Questions pour un Manifeste

C’est d’un chalet situé en pleine nature québécoise qu’Hervé Fischer a décidé de lancer un appel international à signatures pour un Manifeste rédigé en dix langues. Alors que la crise liée à la pandémie de la Covid-19 n’en est qu’à ses prémices, l’artiste agacé que les artistes ne soient pas plus sollicités par les médias et que leur voix soit par conséquent inaudible a décidé de prendre le taureau par les cornes en proposant un texte. « C’est une protestation vitale, d’appel à la divergence pour sortir de l’impasse avec de nouvelles valeurs, de nouveaux objectifs correspondant aux exigences d’une nouvelle image du monde », explique l’artiste-philosophe. Avec cette initiative, Hervé Fischer réactive ses anciennes pratiques d’art sociologique où diffusion d’idées par média de masse et participation du public étaient requises. Avant que d’autres ne s’en emparent, ArtsHebdoMédias vous propose de découvrir l’intégralité du texte et en avant-propos quelques éclairages donnés par l’artiste. Sachez également qu’Orazio Maria Valastro, fondateur et directeur de la revue M@GM@, lui a confié un numéro spécial « Art versus Société », qui viendra à n’en pas douter appuyer et compléter la réflexion entamée par le Manifeste. Parution prévue à l’automne. Près d’une trentaine de sociologues, historiens, artistes et autres observateurs du monde de l’art apporteront leurs contributions en provenance d’Allemagne, d’Argentine, de Belgique, du Brésil, du Chili, de Cuba, des Etats-Unis, de France, d’Hongrie, d’Italie, de Lettonie, du Mexique et du Québec. Le livre sera également publié par Les Presses du réel, collection Al Dante.

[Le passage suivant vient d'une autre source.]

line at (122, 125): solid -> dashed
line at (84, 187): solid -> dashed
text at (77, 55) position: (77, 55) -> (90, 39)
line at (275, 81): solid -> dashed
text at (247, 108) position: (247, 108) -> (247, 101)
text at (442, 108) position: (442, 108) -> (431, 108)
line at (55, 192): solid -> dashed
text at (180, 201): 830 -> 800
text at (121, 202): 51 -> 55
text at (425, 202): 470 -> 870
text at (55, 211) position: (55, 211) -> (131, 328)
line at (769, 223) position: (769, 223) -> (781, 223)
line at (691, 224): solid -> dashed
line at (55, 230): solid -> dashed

ArtsHebdoMédias. – Comment avez-vous vécu le confinement lié à la pandémie de la Covid-19 ?

Hervé Fischer. – J’ai pensé à la planète Terre, plus que jamais, quotidiennement. Comme tout un chacun – du moins veux-je le croire –, j’ai vécu cette pandémie comme une remise en question planétaire de notre « normalité », dont nous pouvions enfin, cruellement certes, mais lucidement, constater la perversité des logiques globales. Il n’était plus permis de douter de la réalité de la mondialisation, de notre interdépendance biologique, écologique, économique planétaire, pour le pire, mais aussi pour le meilleur. Nous sommes sortis de nos hallucinations toxiques. Nous nous sommes réveillés. Et nous sommes en quête de nouvelles fabulations porteuses d’espoir. À titre personnel, j’ai vécu cette crise dans le chalet forestier des Laurentides au Québec où je vis, en osmose avec la nature hivernale, printanière et maintenant estivale, loin des dangers de contamination, sans mondanités comme toujours, et cela ne fut pas pour moi une restriction radicale dans mes habitudes de vie, comme ont pu le ressentir les citadins. Ce fût même un moment de pause intellectuelle et artistique très propice à la création. Il faut aussi souligner que l’internet m’a permis de communiquer autant que je le voulais avec tous mes amis aux quatre coins de la planète. Je dirais même, plus que jamais, pour m’assurer de leur santé, pour échanger des idées, pour partager des projets.

Quelles ont été les commentaires, les comportements, les nouveautés qui vous ont le plus étonné, marqué, interrogé… ?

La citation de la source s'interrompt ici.